----- Supplied data

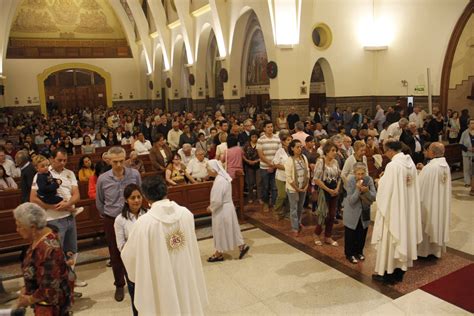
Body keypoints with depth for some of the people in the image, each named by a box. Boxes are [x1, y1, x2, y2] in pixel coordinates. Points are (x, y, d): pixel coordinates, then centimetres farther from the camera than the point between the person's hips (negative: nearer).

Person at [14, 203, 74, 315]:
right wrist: (26, 288, 5)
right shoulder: (41, 236, -5)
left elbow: (51, 286, -27)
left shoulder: (46, 249, -34)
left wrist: (30, 299, -13)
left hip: (52, 301, -9)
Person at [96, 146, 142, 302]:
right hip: (112, 221, 1)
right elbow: (99, 203, 6)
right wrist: (108, 216, 11)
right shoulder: (103, 179, -9)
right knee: (115, 255, 12)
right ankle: (119, 285, 30)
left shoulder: (134, 174, -10)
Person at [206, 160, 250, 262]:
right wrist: (212, 207, 13)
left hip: (222, 210, -9)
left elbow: (217, 201, -27)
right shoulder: (224, 176, 2)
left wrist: (211, 208, -9)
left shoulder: (219, 181, -29)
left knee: (220, 231, 8)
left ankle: (219, 254, 25)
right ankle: (242, 246, 27)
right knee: (230, 229, 20)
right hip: (227, 207, 9)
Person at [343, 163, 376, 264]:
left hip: (364, 212, 3)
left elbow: (374, 197, -13)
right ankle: (350, 254, 23)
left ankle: (359, 251, 35)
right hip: (352, 212, -3)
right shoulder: (350, 180, -21)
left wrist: (367, 191, -31)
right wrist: (358, 189, -34)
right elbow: (351, 201, -22)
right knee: (350, 233, 6)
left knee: (362, 233, 15)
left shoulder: (369, 180, -15)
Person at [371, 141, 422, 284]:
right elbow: (412, 187, 11)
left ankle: (388, 274, 17)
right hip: (407, 209, 8)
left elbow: (386, 190, -20)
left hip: (394, 209, -8)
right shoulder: (410, 163, 3)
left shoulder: (392, 165, -22)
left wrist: (380, 181, 0)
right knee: (404, 236, 17)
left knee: (390, 240, 5)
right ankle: (400, 271, 29)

----------

Exercise aim
Please return every line of the records above that contains the word "wrist".

Answer to the problem
right wrist: (26, 288, 5)
left wrist: (30, 299, -13)
right wrist: (108, 216, 11)
right wrist: (212, 207, 13)
left wrist: (211, 208, -9)
left wrist: (367, 191, -31)
right wrist: (358, 189, -34)
left wrist: (380, 181, 0)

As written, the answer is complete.